Huaraz et la Cordillera Blanca 2: la vie en “bleu”
La ville est en pleine effervescence, les touristes locaux étant venus en masse pour regarder les défilés militaires auxquels assiste aussi, parmi les officiels, la reine de beauté du coin. Après avoir pris toutes les informations nécessaires auprès de l’office du tourisme et réglé nos problématiques logistiques, nous nous réfugions au calme à l’hôtel pour passer la fin de journée et se remettre de notre précédent voyage.
A 4h30 du matin, nous nous levons sans trop trainer au son strident du réveil. Le diner de la veille, un lomo saltado un peu trop copieux, pas encore complètement digéré, nous négligeons le petit-déjeuner et nous rendons directement à la station de mini-bus pour Yungai. Une heure plus tard, nous arrivons dans le village aux pieds des montagnes et prenons un taxi collectivo pour nous déposer au point de départ de la randonnée. Pour l’atteindre, il faut encore une bonne grosse heure de trajet sur une piste qui grimpe, offrant des vues spectaculaires sur les plus hauts sommets péruviens que ce début de journée enveloppe d’une lumière douce. Arrivés à l’entrée de la Quebrada de Llanganuco, les couleurs des lacs nous saisissent.

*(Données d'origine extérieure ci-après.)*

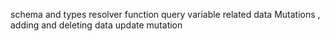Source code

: schema and types
resolver function
query variable
related data
Mutations , adding and deleting data
update mutation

Il est à peine 8 heures du matin quand nous entamons notre randonnée. La petite vallée composée de pâturages où paissent des vaches et des ânes et de multiples cours d’eau d’une limpidité surprenante, est encore à l’ombre et, à cette altitude, nous avons un peu froid. Nous n’envions pas les campeurs qui y ont passé la nuit.

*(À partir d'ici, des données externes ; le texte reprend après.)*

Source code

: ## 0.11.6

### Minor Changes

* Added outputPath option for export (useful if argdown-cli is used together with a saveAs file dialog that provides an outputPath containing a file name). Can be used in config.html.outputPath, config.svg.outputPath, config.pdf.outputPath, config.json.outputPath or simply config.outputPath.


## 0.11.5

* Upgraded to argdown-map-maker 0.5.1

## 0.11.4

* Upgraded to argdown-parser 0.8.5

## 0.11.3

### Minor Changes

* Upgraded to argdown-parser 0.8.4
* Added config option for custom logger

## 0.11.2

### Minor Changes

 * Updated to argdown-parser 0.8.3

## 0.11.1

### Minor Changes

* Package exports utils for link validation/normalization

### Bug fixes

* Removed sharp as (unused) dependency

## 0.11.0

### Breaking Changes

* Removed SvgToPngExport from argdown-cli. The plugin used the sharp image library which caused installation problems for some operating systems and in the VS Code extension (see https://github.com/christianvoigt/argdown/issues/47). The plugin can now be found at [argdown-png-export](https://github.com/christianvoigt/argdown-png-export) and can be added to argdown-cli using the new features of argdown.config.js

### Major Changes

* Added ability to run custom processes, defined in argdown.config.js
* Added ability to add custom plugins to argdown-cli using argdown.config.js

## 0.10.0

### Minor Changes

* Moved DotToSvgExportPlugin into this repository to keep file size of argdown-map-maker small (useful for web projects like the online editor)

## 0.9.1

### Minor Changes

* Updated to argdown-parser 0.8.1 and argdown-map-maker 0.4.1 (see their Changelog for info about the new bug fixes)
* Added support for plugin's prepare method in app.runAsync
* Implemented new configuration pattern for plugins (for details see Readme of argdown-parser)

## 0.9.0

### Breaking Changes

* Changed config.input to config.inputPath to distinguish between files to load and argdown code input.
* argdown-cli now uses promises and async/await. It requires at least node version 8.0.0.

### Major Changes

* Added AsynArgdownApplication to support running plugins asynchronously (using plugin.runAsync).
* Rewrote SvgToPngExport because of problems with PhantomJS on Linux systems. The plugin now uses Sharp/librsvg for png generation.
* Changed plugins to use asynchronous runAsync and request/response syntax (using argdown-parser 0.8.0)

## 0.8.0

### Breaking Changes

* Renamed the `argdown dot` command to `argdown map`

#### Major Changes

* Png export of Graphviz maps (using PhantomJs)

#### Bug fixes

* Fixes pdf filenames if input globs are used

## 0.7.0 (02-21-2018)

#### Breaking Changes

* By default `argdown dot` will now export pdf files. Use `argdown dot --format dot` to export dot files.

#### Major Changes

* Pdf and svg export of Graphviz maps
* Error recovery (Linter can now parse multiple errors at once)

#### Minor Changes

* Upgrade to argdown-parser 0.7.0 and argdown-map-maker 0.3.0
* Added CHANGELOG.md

Nous commençons la première partie de l’ascension, sur un sentier en lacets au milieu des cascades et de quelques arbustes en fleurs. Quentin, pas encore réveillé, peine un peu. Arrivés dans une plaine, nous faisons une halte pour nous étirer et grignoter un petit pain. Il ne nous reste plus que 4 kilomètres avant d’atteindre la laguna mais il s’agit à nouveau d’une bonne montée, aux pieds des glaciers. Cette fois, c’est Céline qui flanche, certainement en hypoglycémie. Heureusement, un couple d’Américains qui redescend après une nuit au bord du lac, nous informe qu’il ne reste plus que 10 minutes de supplice. La rage nous pousse à grimper et lorsque nous apercevons les premiers reflets du lac au loin nous sommes aux anges. Nous approchons rapidement comme aimantés par le bleu fluorescent, surréel, de la « Laguna 69 ». Une lumière semble émaner de l’intérieur du lac lui donnant cette couleur si particulière et qui tranche avec la roche grise qui l’entoure. Nous restons béats d’admiration pendant quelques minutes, profitant de ce cadre enchanteur, dont la nature paradisiaque est renforcée par les notes de flûte que se met à jouer un randonneur vénézuélien.
Nous devons malheureusement prendre le chemin du retour qui, à cette heure un peu moins matinale, semble s’être transformé en autoroute : de nombreux groupes se succèdent dans la montée, et nous sommes bien contents de nous être levés si tôt et d’avoir pu profiter de ce petit paradis en solitaires. Revenus dans les pâturages, nous nous concoctons notre déjeuner de randonneurs au bord de l’eau, nous débattant régulièrement avec de grosses mouches piqueuses que les bovins des environs et leurs bouses dispersées attirent inexorablement.
Nous avons encore du temps devant nous avant de reprendre un collectivo pour redescendre à Yungai, et nous décidons de regagner les lacs Chinancocha et Orconcocha à pieds, pour pouvoir profiter plus tranquillement de leurs couleurs tout aussi spéciales. Pour clore la journée, Céline insiste pour descendre encore plus bas par un petit sentier balisé au milieu de la forêt. La balade, à une bonne allure, est agréable et rafraîchissante, mais après presque 7 heures de marche, nous ne sommes pas mécontents de grimper dans le coffre d’un taxi pour descendre jusqu’à la ville.
Nous regagnons Huaraz, nous préparons un diner de champions (soupe et pates au ketchup) et allons nous coucher tôt, bien fatigués mais avec plein de belles images en tête.